戴如璎回到了自己所居住的小房间内,慢慢的坐到了床边,随即解去身上的脏衣服。
面对桌上的铜镜,她取出一只篦子来轻轻的梳着头发,嘴里自言自语的说道:“戴如咛,呵呵,葎草的花粉好闻吗?”
葎草花粉细小且无香味,《唐本草》上早已记载,可引发哮喘之人的喘鸣之症。
“这么多年来,你欺我,辱我,骂我,今天一次性的还完了,我将代替你去享受未来的大富贵,而你......好好的去投胎吧,争取下辈子别再有这倒霉的哮喘病了。”
镜中的戴如璎,俊俏的脸上带有三分狠毒,她本是个纯洁温柔的女孩,但生长在这狼窝当中,只有变得狠毒才会活的长久,如果不能替代戴如璎嫁到岐王府去,那未来的悲惨将会时时刻刻在上演。
本来她没想过要除掉恶毒的戴如咛,但半个月前,无耻的管家竟向戴夫人提出要娶戴如璎为续弦之妻。一想到那人肥头大耳、矮短身材的样子,戴如璎此时还心有余悸。她知道,以戴夫人的为人,一定会答应管家的请求,让她受到无尽的折磨。也正是因为这件事,促使她下定了决心,害死同父异母的姐姐戴如咛。
于是在今天,她将早已准备好的葎草花粉均匀的撒在身上,又故意拿着扫帚在戴如咛的楼下扫着落花,直到戴如咛推开窗子对她破口大骂,她又故意的叫了声姐姐,这一切都是环环相扣的,最终让戴如咛走向了鬼门关。
送小姐去中京的事终于在三天后定了下来,而那天也正是戴如咛的下葬之日,可怜的戴家大小姐,死后没有任何的哀乐和发丧,仅仅是一口厚重棺木被深埋于地下。
“璎儿......不,以后你不能再叫戴如璎了,应该改叫戴如咛。”戴琅靠在太师椅上,有气无力的说道。
“为父决定将你嫁给岐王,你一人的荣辱决定着我们戴家的未来,希望你能......能给戴家......”他实在是说不出让戴如璎给家门带来富贵的话,毕竟自己从来没有照顾过她。

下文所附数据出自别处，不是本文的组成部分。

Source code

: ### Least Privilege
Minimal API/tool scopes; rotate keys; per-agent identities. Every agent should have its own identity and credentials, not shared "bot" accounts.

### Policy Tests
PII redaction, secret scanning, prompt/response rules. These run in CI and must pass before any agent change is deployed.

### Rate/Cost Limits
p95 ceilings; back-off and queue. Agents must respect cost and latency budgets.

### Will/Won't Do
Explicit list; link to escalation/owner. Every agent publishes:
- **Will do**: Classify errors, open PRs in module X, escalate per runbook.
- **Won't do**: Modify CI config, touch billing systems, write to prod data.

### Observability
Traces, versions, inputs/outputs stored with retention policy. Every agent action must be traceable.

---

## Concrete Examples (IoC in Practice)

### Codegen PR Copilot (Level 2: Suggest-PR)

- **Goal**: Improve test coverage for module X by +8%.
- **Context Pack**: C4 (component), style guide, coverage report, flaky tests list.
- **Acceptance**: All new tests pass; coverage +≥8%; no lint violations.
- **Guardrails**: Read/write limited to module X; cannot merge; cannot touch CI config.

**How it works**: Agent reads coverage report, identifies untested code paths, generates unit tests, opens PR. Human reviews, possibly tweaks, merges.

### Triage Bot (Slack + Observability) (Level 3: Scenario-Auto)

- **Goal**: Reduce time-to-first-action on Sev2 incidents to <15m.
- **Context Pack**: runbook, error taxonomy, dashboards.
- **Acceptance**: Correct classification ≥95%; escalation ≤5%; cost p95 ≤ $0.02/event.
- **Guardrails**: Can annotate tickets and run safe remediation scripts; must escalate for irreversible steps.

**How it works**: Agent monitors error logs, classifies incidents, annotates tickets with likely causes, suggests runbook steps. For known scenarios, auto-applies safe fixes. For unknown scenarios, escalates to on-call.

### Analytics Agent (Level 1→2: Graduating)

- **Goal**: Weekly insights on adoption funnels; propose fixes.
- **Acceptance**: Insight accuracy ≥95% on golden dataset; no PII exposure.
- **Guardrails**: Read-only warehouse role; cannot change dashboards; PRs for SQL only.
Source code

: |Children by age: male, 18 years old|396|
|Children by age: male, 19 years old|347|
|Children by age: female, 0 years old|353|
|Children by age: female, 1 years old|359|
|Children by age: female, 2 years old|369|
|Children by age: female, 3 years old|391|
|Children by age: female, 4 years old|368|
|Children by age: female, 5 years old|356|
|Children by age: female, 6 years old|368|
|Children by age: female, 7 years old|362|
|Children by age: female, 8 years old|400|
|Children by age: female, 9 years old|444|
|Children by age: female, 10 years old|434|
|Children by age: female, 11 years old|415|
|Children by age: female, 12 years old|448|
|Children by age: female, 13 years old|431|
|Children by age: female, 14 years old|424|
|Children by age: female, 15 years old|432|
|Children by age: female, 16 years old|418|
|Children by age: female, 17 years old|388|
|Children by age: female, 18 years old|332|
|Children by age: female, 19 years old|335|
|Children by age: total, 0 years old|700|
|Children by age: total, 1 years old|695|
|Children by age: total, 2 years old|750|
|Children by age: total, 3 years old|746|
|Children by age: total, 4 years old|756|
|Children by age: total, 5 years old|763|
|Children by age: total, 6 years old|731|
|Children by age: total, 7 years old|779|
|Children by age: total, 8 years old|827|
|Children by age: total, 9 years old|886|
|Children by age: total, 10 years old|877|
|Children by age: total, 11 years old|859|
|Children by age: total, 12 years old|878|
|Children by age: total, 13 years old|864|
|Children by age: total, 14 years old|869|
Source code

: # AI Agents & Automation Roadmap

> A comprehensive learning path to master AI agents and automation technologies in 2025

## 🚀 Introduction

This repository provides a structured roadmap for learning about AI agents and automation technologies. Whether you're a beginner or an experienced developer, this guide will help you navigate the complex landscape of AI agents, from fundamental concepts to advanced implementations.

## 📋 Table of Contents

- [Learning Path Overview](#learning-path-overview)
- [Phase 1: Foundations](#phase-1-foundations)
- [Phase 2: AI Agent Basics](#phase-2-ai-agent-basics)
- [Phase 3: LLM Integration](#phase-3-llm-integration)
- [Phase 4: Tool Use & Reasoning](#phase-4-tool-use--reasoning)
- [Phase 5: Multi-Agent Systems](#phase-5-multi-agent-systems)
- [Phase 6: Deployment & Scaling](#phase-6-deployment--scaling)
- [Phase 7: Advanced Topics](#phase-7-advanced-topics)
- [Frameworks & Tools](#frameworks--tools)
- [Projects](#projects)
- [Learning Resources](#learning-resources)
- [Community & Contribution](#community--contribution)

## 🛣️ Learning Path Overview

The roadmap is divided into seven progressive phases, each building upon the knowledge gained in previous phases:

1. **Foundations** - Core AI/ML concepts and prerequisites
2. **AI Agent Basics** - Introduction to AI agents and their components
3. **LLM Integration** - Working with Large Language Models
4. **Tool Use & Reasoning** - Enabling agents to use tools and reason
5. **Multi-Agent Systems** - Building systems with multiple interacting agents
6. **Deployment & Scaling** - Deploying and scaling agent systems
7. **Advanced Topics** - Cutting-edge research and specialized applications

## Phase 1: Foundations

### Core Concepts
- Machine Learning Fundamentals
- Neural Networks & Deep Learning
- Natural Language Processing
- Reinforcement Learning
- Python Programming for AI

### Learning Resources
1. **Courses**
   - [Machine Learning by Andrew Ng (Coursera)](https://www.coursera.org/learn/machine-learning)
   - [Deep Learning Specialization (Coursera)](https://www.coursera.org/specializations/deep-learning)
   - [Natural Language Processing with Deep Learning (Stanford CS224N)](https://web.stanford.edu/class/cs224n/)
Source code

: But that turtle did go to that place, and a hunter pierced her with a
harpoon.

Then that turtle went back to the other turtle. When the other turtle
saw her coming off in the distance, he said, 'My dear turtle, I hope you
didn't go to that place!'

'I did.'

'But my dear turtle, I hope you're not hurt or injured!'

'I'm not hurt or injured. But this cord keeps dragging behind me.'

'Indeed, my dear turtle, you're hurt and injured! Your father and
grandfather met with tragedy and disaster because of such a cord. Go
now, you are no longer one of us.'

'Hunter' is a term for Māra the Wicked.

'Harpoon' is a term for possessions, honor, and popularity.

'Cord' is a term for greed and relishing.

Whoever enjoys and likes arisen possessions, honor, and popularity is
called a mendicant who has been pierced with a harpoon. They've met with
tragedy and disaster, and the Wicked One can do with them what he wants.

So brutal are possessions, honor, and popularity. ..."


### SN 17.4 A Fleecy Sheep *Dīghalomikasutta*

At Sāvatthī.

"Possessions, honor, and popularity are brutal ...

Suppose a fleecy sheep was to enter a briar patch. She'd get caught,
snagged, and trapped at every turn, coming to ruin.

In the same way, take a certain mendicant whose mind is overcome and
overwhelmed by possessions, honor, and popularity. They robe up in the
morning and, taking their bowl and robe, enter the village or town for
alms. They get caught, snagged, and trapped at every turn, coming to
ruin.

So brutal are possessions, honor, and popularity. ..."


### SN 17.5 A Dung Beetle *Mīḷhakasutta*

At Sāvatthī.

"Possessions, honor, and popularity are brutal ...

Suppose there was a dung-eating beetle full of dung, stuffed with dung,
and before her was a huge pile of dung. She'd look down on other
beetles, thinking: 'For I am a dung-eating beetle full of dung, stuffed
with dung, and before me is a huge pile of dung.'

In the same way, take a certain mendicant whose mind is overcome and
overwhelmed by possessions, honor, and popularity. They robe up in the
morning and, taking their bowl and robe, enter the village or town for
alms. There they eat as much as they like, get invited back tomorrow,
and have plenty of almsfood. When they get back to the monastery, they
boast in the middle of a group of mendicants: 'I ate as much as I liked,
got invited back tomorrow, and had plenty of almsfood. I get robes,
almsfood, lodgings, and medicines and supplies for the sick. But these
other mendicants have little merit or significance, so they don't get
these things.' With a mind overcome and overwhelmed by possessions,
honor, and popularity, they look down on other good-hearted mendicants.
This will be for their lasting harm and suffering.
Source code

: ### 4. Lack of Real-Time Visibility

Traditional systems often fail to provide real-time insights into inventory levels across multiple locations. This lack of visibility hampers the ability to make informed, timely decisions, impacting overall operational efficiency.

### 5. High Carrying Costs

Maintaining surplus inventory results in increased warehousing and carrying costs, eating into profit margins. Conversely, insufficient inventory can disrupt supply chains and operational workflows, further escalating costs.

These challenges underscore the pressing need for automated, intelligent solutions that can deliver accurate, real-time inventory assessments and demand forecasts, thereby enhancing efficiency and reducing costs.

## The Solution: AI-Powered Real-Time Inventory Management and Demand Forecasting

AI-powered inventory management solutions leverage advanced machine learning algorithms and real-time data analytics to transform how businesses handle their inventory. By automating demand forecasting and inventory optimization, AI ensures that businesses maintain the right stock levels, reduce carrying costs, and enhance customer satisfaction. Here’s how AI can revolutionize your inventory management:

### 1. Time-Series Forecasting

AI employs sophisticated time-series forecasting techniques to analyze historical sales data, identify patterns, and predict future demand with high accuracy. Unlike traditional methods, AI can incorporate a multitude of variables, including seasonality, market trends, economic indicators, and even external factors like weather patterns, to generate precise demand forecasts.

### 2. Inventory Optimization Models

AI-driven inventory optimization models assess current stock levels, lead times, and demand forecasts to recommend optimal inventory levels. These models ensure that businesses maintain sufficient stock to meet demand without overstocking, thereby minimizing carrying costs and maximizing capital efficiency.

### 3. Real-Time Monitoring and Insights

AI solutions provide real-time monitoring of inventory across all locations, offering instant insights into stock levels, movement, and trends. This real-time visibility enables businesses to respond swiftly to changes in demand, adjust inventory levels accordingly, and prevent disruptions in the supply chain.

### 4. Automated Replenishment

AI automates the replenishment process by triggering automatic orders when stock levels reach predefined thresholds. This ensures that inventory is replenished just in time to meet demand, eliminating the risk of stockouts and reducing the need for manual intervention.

戴如璎点了点头道:“父亲,您放心,咛儿明白您的心意,我会服侍好岐王,不与正室争风吃醋,也不会给戴家抹黑的,至于岐王未来如何,能不能给我们戴家带来富贵,这还要看他自己的造化。”
“好!你虽然书读的不多,但礼仪上却从未缺失过,临走前还有什么愿望要为父做吗?”
戴如璎点了点头道:“我希望要一个陪嫁丫鬟。”
“这个容易,你钟意哪个?如果没有钟意的,为父花钱给你买一个就是了。”
戴如璎冷冷的说道:“就要小斐吧,她对姐姐最为熟悉,对我也会有所帮助的。”
此言一出,站在戴琅身后摇扇的小斐登时后脊梁发凉,怯生生的说道:“老爷,不,不要,我要留在府里伺候夫人。”
“放肆!”戴琅吼道:“你有什么资格说不要?小姐看上你是你的福分,再推三阻四的,将你卖到怡香楼去!”
小斐吓的看向戴如璎,真希望她能改变主意。可戴如璎此时的眼神里却充满了狠毒,她轻轻说道:“小斐,你我情同姐妹,我会好好待你的。至于此前的恩怨,比如说三天前你是如何打我的,这些咱们以后再说。”
“老爷!我......”小斐还想拒绝,但换来的却是戴琅的质问:“你打小姐了?”
“可不是吗父亲,她扇了我的耳光,打的可响了,以前我受欺负便罢了,可我如今是岐王的侧妃,您说该怎么处置这奴婢呢?”
“跪下!”戴琅一声怒吼,叫来了管家道:“给我掌她的嘴!”
“是,老爷!”
管家怔怔的看了一眼小斐,二话不说拎起蒲扇大小的巴掌便狠命的向她脸上抽去,那啪啪之声瞬间响彻整个厅堂,吓的所有曾经欺负过戴如璎的奴婢、奴才都瑟瑟发抖着。
在打了二十多个耳光后,小斐的嘴角已满是鲜血,戴如璎出声道:“够了,剩下的先记下吧。”
“是,小姐。”管家应声道。
戴琅叹气道:“此去中京几千里,为父就不能陪你去了,岐王府的近卫已经到达了青州府,你明日......明日就要启程,路上多小心。”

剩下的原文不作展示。